» **What is being asked**
Once you find the line in the listing below that contains "Красивые обои", copy it and every following line exactly, stopping at the end.

» **Dataset excerpts**
++++++++++

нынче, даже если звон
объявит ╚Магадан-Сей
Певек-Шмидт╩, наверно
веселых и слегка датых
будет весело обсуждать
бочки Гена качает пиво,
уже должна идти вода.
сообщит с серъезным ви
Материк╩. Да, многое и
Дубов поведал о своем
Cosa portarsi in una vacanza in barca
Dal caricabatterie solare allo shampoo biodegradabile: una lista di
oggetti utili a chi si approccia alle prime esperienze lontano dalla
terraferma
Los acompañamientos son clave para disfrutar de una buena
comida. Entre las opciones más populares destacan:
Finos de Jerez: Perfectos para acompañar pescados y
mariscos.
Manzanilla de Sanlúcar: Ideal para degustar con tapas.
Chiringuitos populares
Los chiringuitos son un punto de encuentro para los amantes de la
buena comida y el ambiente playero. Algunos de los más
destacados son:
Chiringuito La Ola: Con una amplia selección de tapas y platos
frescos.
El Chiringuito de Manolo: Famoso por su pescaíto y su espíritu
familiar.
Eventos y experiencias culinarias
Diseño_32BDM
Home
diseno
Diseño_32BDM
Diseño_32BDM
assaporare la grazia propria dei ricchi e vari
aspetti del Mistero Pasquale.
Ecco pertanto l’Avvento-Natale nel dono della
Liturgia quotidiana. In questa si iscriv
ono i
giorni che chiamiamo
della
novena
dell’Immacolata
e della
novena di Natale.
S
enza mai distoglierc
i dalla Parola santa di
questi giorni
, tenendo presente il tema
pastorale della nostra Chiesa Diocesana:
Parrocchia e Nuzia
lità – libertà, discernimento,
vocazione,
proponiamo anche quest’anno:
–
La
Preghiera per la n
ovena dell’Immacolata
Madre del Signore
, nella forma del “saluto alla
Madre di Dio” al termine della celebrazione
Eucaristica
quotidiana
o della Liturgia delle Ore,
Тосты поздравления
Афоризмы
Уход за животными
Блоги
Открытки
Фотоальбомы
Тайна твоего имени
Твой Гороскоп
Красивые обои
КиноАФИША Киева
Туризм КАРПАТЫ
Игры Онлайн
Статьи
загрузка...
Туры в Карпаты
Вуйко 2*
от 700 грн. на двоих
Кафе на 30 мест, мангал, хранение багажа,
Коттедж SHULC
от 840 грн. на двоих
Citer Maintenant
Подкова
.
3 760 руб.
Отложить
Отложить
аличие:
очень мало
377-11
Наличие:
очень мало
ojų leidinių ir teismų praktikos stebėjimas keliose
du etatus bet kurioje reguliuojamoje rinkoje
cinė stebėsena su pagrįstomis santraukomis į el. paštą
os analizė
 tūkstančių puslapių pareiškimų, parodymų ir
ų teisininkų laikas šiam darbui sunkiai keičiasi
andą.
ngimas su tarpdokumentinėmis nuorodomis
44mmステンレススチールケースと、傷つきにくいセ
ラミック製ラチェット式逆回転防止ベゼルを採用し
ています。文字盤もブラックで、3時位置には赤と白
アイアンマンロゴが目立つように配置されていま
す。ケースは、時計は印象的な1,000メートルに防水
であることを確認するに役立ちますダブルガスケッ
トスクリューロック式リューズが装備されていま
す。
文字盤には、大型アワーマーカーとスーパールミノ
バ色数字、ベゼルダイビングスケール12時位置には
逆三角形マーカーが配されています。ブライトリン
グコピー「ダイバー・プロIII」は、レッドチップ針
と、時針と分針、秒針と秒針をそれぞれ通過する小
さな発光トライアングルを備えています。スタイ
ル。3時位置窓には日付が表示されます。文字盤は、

++++++++++

» **Expected answer**
Красивые обои
КиноАФИША Киева
Туризм КАРПАТЫ
Игры Онлайн
Статьи
загрузка...
Туры в Карпаты
Вуйко 2*
от 700 грн. на двоих
Кафе на 30 мест, мангал, хранение багажа,
Коттедж SHULC
от 840 грн. на двоих
Citer Maintenant
Подкова
.
3 760 руб.
Отложить
Отложить
аличие:
очень мало
377-11
Наличие:
очень мало
ojų leidinių ir teismų praktikos stebėjimas keliose
du etatus bet kurioje reguliuojamoje rinkoje
cinė stebėsena su pagrįstomis santraukomis į el. paštą
os analizė
 tūkstančių puslapių pareiškimų, parodymų ir
ų teisininkų laikas šiam darbui sunkiai keičiasi
andą.
ngimas su tarpdokumentinėmis nuorodomis
44mmステンレススチールケースと、傷つきにくいセ
ラミック製ラチェット式逆回転防止ベゼルを採用し
ています。文字盤もブラックで、3時位置には赤と白
アイアンマンロゴが目立つように配置されていま
す。ケースは、時計は印象的な1,000メートルに防水
であることを確認するに役立ちますダブルガスケッ
トスクリューロック式リューズが装備されていま
す。
文字盤には、大型アワーマーカーとスーパールミノ
バ色数字、ベゼルダイビングスケール12時位置には
逆三角形マーカーが配されています。ブライトリン
グコピー「ダイバー・プロIII」は、レッドチップ針
と、時針と分針、秒針と秒針をそれぞれ通過する小
さな発光トライアングルを備えています。スタイ
ル。3時位置窓には日付が表示されます。文字盤は、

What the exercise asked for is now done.